I have the text file below:
data:<SupplierParty
data:xmlns="xxx">
data: <cbc:CustomerAssignedAccountID schemeID="vendor-id">
data: 20750
data: </cbc:CustomerAssignedAccountID>
data: <cbc:AdditionalAccountID schemeID="cashflow:v1">151</cbc:AdditionalAccountID>
data:<SupplierParty
data:xmlns="xxx">
data: <cbc:CustomerAssignedAccountID schemeID="vendor-id">
data: 20751
data: </cbc:CustomerAssignedAccountID>
data: <cbc:AdditionalAccountID schemeID="cashflow:v1">151</cbc:AdditionalAccountID>
data:<SupplierParty
data:xmlns="xxx">
data: <cbc:CustomerAssignedAccountID schemeID="vendor-id">
data: 20752
data: </cbc:CustomerAssignedAccountID>
data: <cbc:AdditionalAccountID schemeID="cashflow:v1">151</cbc:AdditionalAccountID>
And I only want to extract the values:
20750
20751
20752
From the file.
The closest I got to was:
(?<=vendor-id"\>)(.*?)(?=\<\/cbc:CustomerAssignedAccountID)
But this extracts:
data: 20751
data:
I want digits only.
How do I do this?
CodePudding user response:
I dont know the language you are using but you can try the below regex
(data:\s*<cbc:.*?>\s*)data:\s*(\d )\s*(?=data:\s*</cbc:.*?>)
Below are the matches
data: <cbc:CustomerAssignedAccountID schemeID="vendor-id">
data: 20750
data: <cbc:CustomerAssignedAccountID schemeID="vendor-id">
data: 20751
data: <cbc:CustomerAssignedAccountID schemeID="vendor-id">
data: 20752
now the brackets ()

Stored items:
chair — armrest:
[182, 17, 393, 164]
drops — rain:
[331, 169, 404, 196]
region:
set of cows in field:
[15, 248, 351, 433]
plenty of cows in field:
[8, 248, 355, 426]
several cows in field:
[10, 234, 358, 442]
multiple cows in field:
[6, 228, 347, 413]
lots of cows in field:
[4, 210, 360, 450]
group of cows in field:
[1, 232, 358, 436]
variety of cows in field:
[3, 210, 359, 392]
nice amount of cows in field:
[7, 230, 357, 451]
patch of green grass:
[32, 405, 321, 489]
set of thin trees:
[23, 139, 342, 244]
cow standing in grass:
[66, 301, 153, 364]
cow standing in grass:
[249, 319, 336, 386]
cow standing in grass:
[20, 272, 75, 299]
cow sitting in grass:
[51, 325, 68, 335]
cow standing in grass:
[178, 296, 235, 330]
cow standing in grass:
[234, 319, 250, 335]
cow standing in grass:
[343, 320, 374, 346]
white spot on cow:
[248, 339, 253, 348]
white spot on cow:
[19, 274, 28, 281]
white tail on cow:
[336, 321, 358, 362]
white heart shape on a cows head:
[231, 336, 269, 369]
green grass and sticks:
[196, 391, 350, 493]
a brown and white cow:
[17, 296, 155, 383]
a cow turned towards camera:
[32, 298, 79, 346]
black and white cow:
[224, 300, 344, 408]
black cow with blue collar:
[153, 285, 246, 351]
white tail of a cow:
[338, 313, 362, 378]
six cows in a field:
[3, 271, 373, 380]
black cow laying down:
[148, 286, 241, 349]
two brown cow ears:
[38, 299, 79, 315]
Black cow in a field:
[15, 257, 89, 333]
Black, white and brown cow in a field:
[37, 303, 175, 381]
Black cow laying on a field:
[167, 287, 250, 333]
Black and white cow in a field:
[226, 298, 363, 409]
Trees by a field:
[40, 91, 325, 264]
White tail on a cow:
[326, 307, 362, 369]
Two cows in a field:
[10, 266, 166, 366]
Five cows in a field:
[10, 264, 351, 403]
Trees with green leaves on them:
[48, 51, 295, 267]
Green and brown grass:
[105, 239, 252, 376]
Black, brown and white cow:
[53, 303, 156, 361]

» **Work task**: In the forum thread on extracting vendor IDs with a regex, reproduce word for word the stretch from "The closest I" through "do I do this?".

» **Task answer**:
The closest I got to was:
(?<=vendor-id"\>)(.*?)(?=\<\/cbc:CustomerAssignedAccountID)
But this extracts:
data: 20751
data:
I want digits only.
How do I do this?